El gobierno del candidato continuista ha dejado nuevamente en evidencia el respeto que tiene por los funcionarios públicos. Sean ellos de la administración pública o de las empresas del estado. Para el gobierno, los funcionarios públicos son piezas de la máquina revolucionaria, sometidos a los dictados de la más alta instancia del autoritarismo incompetente que hemos tenido en los últimos ocho años.
Ya no es solamente la elaboración de listas con el registro de las posiciones políticas. Con su consecuente utilización para discriminar y despedir a los funcionarios que manifestaron opiniones contrarias a la tendencia oficial. Ahora es la utilización de los recursos del poder para conminar voluntades. Para intentar imponer de la manera más flagrante la visión totalitaria que ya se percibe con especial preocupación en muchos sectores del país.
Para el gobierno es letra muerta el contenido de la propia Constitución de 1999 sobre la administración pública. El artículo 141 señala que la Administración Pública “está al servicio de los ciudadanos y ciudadanas y se fundamenta en los principios de honestidad, participación, celeridad, eficacia, eficiencia, transparencia, rendición de cuentas y responsabilidad en el ejercicio de la función pública”. Allí nada se menciona que los funcionarios públicos deban seguir las directrices político-ideológicas de los superiores jerárquicos.
Todavía más. El artículo 145 indica expresamente que los funcionarios públicos “están al servicio del Estado y no de parcialidad alguna”. También se señala que “el nombramiento y remoción no podrán estar determinados por la afiliación u orientación política”.
Un gobierno que ha desconocido el texto constitucional prácticamente desde su aprobación, no puede tener mayores pudores a la hora de irrespetar a los funcionarios públicos. Desde hace mucho tiempo están a la orden del día las destituciones por razones políticas, la utilización de métodos de propaganda partidista en instituciones públicas, la prohibición de expresar opiniones contrarias al pensamiento oficial, la eliminación de los espacios de disenso, la exigencia de participar en actos públicos en contra de la voluntad de los funcionarios.
El actual gobierno ha vulnerado el concepto de servicio público. Ha interpretado que laborar en una institución del Estado es sinónimo de aceptación incondicional de los planteamientos políticos e ideológicos del liderazgo “revolucionario”. Se ha producido un retroceso extraordinario en los esfuerzos que se habían realizado en el país para incorporar mayor institucionalidad en la función pública.

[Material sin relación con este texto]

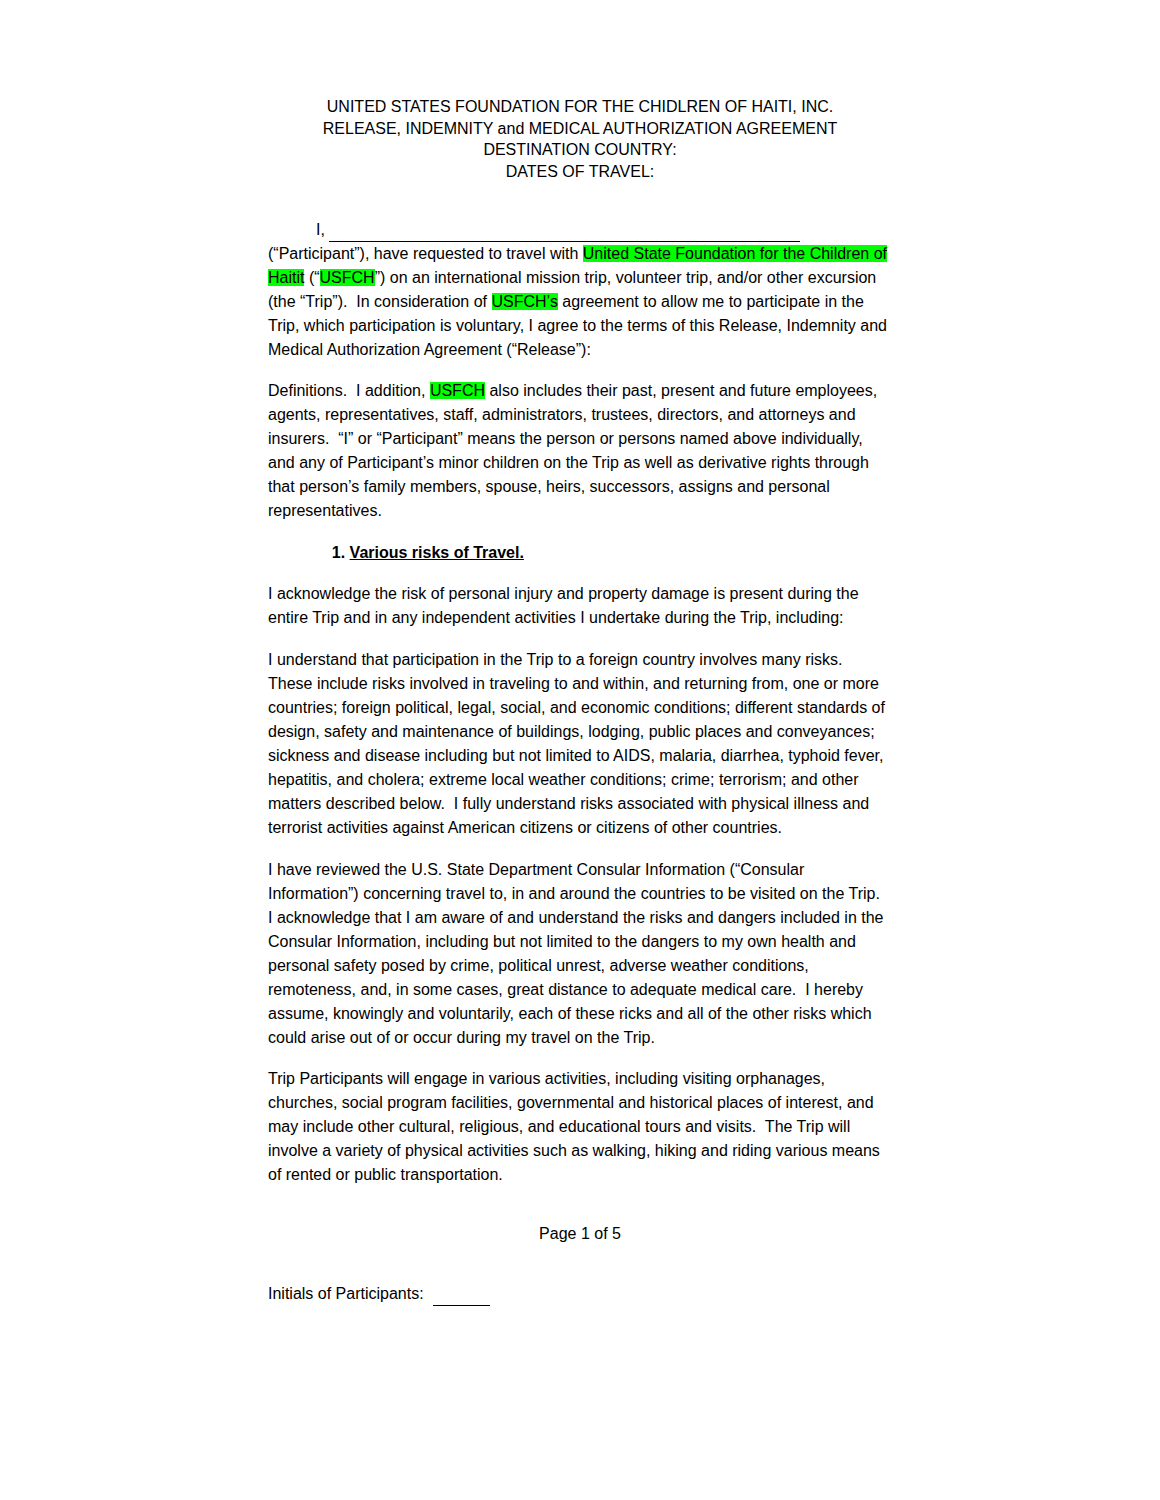UNITED STATES FOUNDATION FOR THE CHIDLREN OF HAITI, INC.
RELEASE, INDEMNITY and MEDICAL AUTHORIZATION AGREEMENT
DESTINATION COUNTRY:
DATES OF TRAVEL:
I,
(“Participant”), have requested to travel with United State Foundation for the Children of Haitit (“USFCH”) on an international mission trip, volunteer trip, and/or other excursion (the “Trip”). In consideration of USFCH’s agreement to allow me to participate in the Trip, which participation is voluntary, I agree to the terms of this Release, Indemnity and Medical Authorization Agreement (“Release”):
Definitions. I addition, USFCH also includes their past, present and future employees, agents, representatives, staff, administrators, trustees, directors, and attorneys and insurers. “I” or “Participant” means the person or persons named above individually, and any of Participant’s minor children on the Trip as well as derivative rights through that person’s family members, spouse, heirs, successors, assigns and personal representatives.
Various risks of Travel.
I acknowledge the risk of personal injury and property damage is present during the entire Trip and in any independent activities I undertake during the Trip, including:
I understand that participation in the Trip to a foreign country involves many risks. These include risks involved in traveling to and within, and returning from, one or more countries; foreign political, legal, social, and economic conditions; different standards of design, safety and maintenance of buildings, lodging, public places and conveyances; sickness and disease including but not limited to AIDS, malaria, diarrhea, typhoid fever, hepatitis, and cholera; extreme local weather conditions; crime; terrorism; and other matters described below. I fully understand risks associated with physical illness and terrorist activities against American citizens or citizens of other countries.
I have reviewed the U.S. State Department Consular Information (“Consular Information”) concerning travel to, in and around the countries to be visited on the Trip. I acknowledge that I am aware of and understand the risks and dangers included in the Consular Information, including but not limited to the dangers to my own health and personal safety posed by crime, political unrest, adverse weather conditions, remoteness, and, in some cases, great distance to adequate medical care. I hereby assume, knowingly and voluntarily, each of these ricks and all of the other risks which could arise out of or occur during my travel on the Trip.
Trip Participants will engage in various activities, including visiting orphanages, churches, social program facilities, governmental and historical places of interest, and may include other cultural, religious, and educational tours and visits. The Trip will involve a variety of physical activities such as walking, hiking and riding various means of rented or public transportation.
Page 1 of 5
Initials of Participants: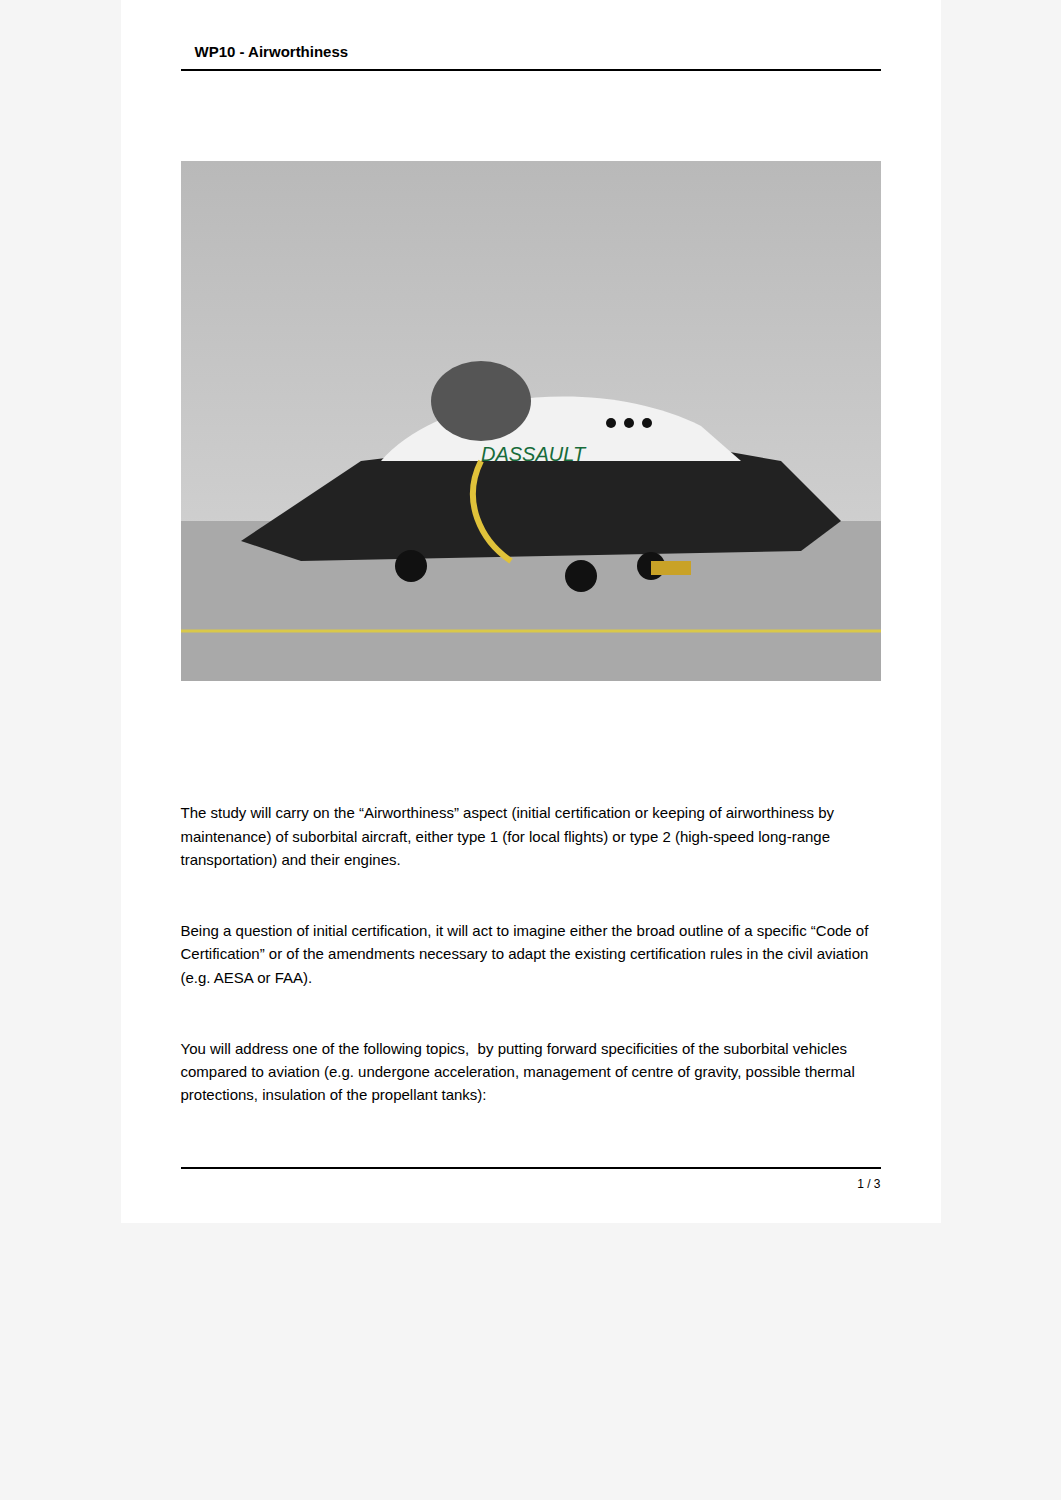WP10 - Airworthiness
The study will carry on the “Airworthiness” aspect (initial certification or keeping of airworthiness by maintenance) of suborbital aircraft, either type 1 (for local flights) or type 2 (high-speed long-range transportation) and their engines.
Being a question of initial certification, it will act to imagine either the broad outline of a specific “Code of Certification” or of the amendments necessary to adapt the existing certification rules in the civil aviation (e.g. AESA or FAA).
You will address one of the following topics, by putting forward specificities of the suborbital vehicles compared to aviation (e.g. undergone acceleration, management of centre of gravity, possible thermal protections, insulation of the propellant tanks):
1 / 3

A las deficiencias clientelares del pasado, hemos sumado una mayor desarticulación de la gestión pública. Si hay un espacio de la vida venezolana en la que se puede palpar con todo su dramatismo la imposición de una sola idea, una sola obediencia, ese es justamente la administración de las instituciones públicas.
Estos intentos de imposición coexisten con la tradición abierta y plural derivada de cuarenta años de ejercicio democrático. Los funcionarios públicos saben que la protección de sus derechos constitucionales no es una dádiva que se solicita a los gobernantes de turno. Saben que a pesar de las dificultades para discutir sus beneficios de contratación colectiva, el gobierno ha tenido que respetarlos. Que el régimen de protección social y laboral persiste a pesar de los intentos por eliminarlos.
Los funcionarios públicos también saben que sus derechos políticos son inalienables. Que los asiste la razón y la historia. Que la coyuntura electoral es mucho más que la decisión por un presidente. Es la decisión entre dos modos de vida. Uno que ha prometido mayor dominación de las conciencias. Y otro que ofrece la esperanza de recuperar la libertad de expresarse, la posibilidad de disentir, la opción de recuperar una mayor dignidad en la tarea de servir a todos los venezolanos, sin distingos odiosos. Los funcionarios públicos saben que la elección del 3 diciembre es una gran oportunidad para atreverse a cambiar.